KPK menyebut ada beberapa modus yang dilakukan Kepala Desa dalam mengelola dana tersebut untuk masuk ke kantong pribadi, antara lain Mark up Rancangan Anggaran Biaya, Perjalanan Dinas/ Kegiatan Fiktif, Laporan Fiktif, Penggelapan Dana dan Penyalahgunaan Anggaran.
Koordinator Divisi Hukum ICW, Tama S Langkun mengatakan sedikitnya ada 15 pola korupsi dana desa. ICW menyebut pola itu tercatat dalam ratusan perkara korupsi dana desa yang telah diusut aparatur hukum.
“Dari ratusan perkara yang sudah ada, kami sudah mencatat 15-an pola korupsi,” kata Koordinator Divisi Hukum ICW, Tama S Langkun, di gedung lama KPK, Jakarta, Jumat, 8 November 2019.
Tama menyebutkan sejumlah pola korupsi itu di antaranya proyek fiktif. Modus ini dilakukan dengan cara memasukkan anggaran untuk pekerjaan, namun proyek tak pernah ada.

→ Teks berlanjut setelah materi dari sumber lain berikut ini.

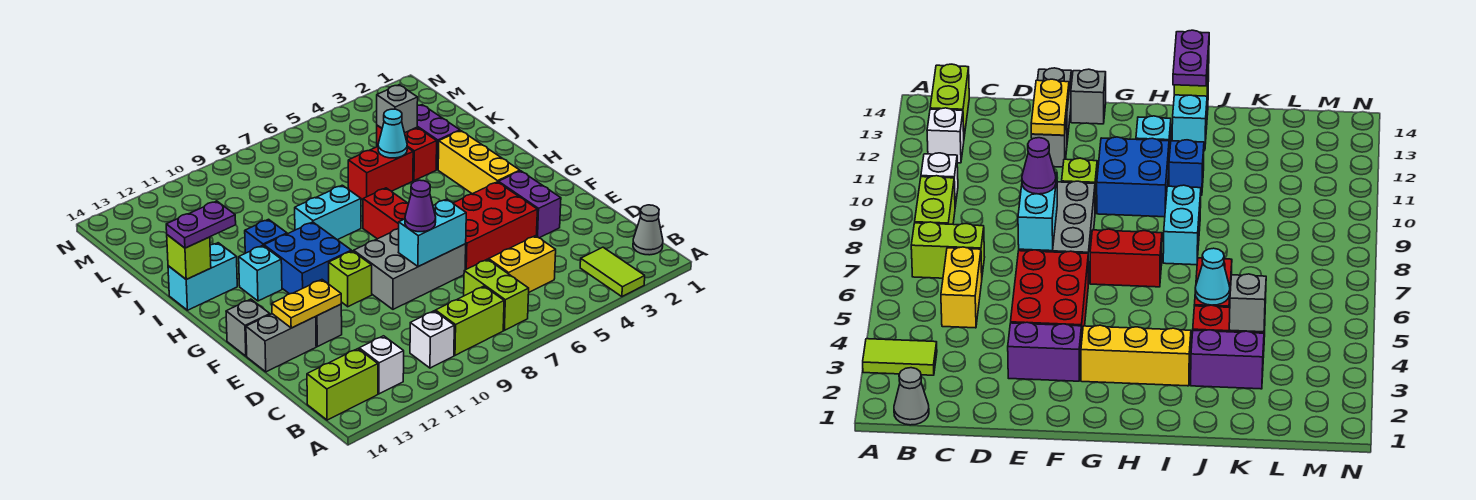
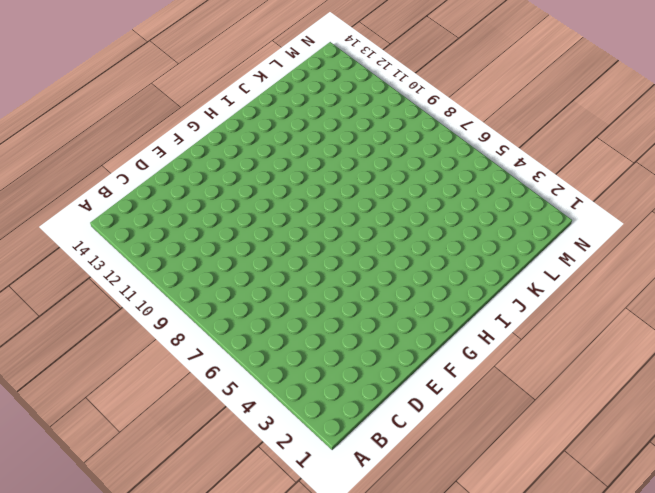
none -> lime 1x2 tile [580,247,645,297]
none -> grey 1x1 cone [633,205,663,255]
none -> lime 1x2 brick [464,259,529,330]
none -> lime 1x2 brick [436,286,504,355]

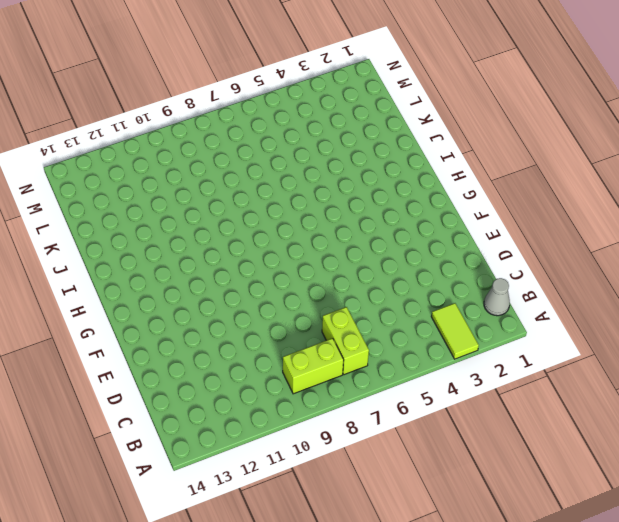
none -> white 1x1 brick [410,311,454,368]
none -> white 1x1 brick [359,336,404,394]
none -> lime 1x2 brick [307,349,378,420]
none -> yellow 1x2 brick [489,236,556,292]

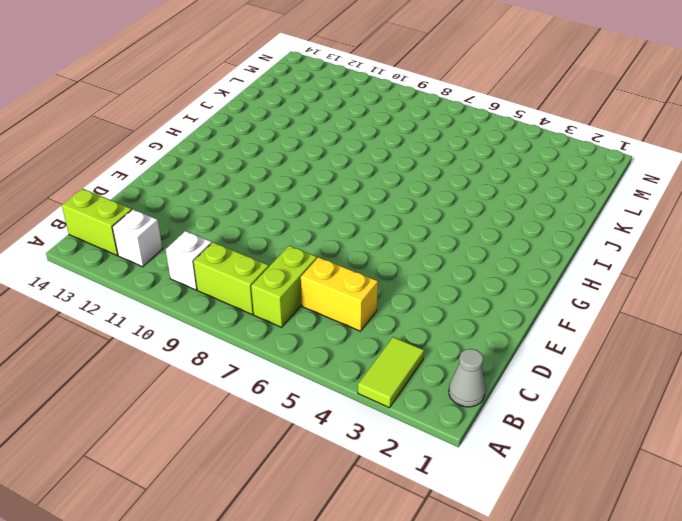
none -> purple 1x2 brick [499,171,561,238]
none -> red 2x3 brick [453,182,537,270]
none -> grey 2x3 brick [354,229,466,309]
none -> grey 1x1 brick [316,304,342,347]

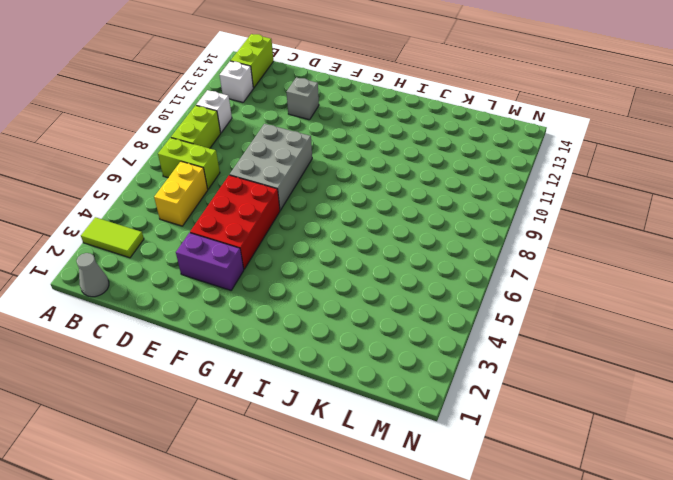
none -> grey 1x2 brick [246,314,316,372]
none -> lime 1x1 brick [329,251,372,307]
none -> grey 1x1 brick [226,299,270,356]
none -> yellow 1x3 brick [438,131,520,194]

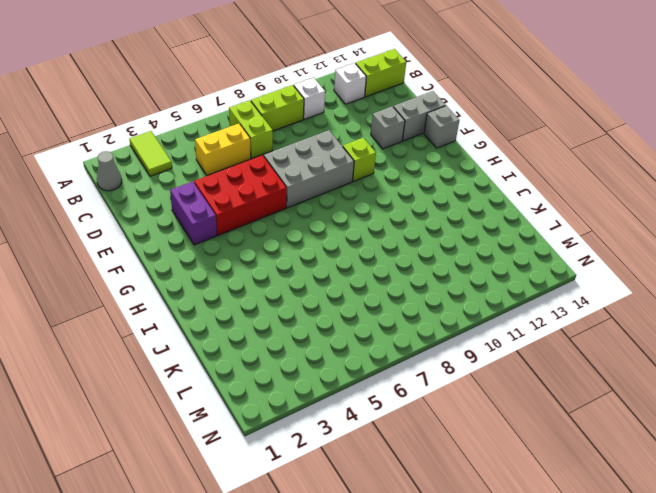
none -> yellow 1x3 brick [438,131,520,194]
none -> red 1x2 brick [363,188,408,239]
none -> blue 2x2 brick [264,222,351,294]
none -> cyan 1x1 brick [239,245,282,301]

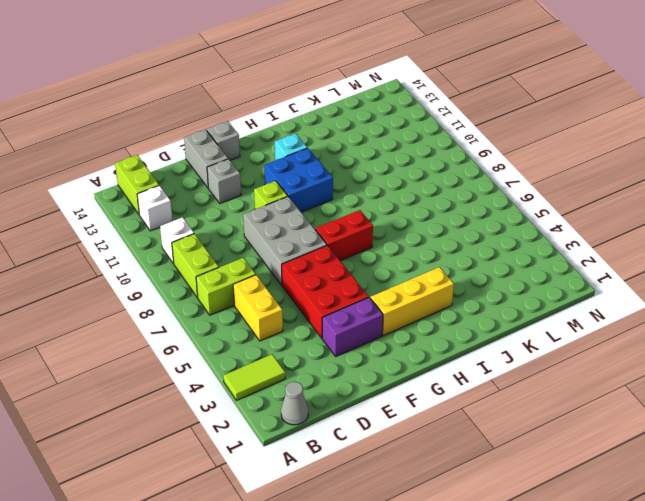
none -> cyan 1x2 brick [295,185,361,240]
none -> blue 1x1 brick [245,219,287,253]
none -> cyan 1x2 brick [168,243,237,310]
none -> purple 1x2 brick [417,105,460,170]

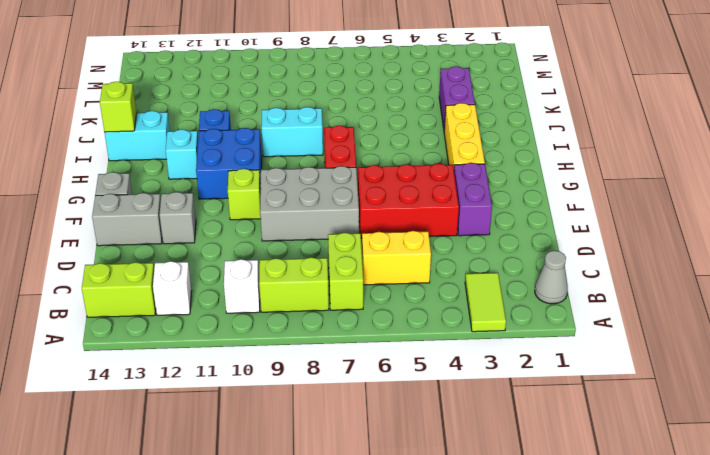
none -> red 1x2 brick [377,125,437,181]
none -> red 1x2 brick [348,147,413,200]
none -> cyan 1x2 brick [398,199,466,267]
none -> yellow 1x2 plate [272,280,341,328]

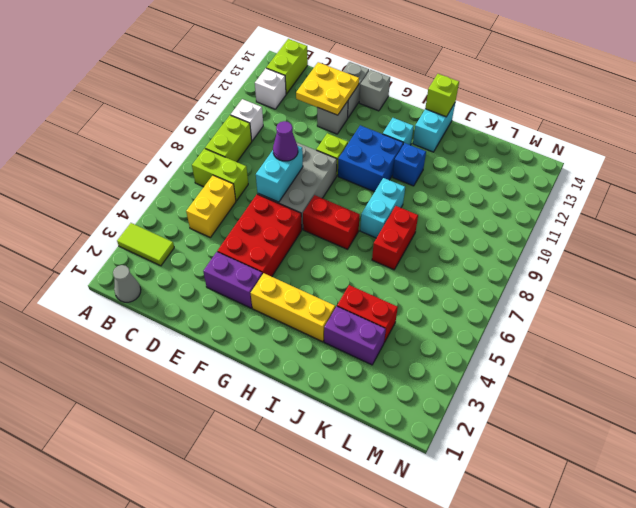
yellow 2x2 plate [296,62,359,115] -> yellow 1x2 plate [272,280,341,328]
red 1x2 brick [372,206,418,270] -> red 1x2 brick moved to [348,147,413,200]
none -> cyan 1x1 cone [378,109,407,158]
none -> grey 1x1 brick [377,85,418,133]
none -> purple 1x2 plate [166,201,236,248]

Selanjutnya pola kedua ialah double budget. Modus ini dilakukan dengan cara memasukkan anggaran untuk proyek yang sebenarnya telah rampung dikerjakan.
Selanjutnya ada pula orang yang berhutang menggunakan dana desa, namun tak pernah dikembalikan. “Ini pola yang sangat mudah kita jumpai,” kata dia.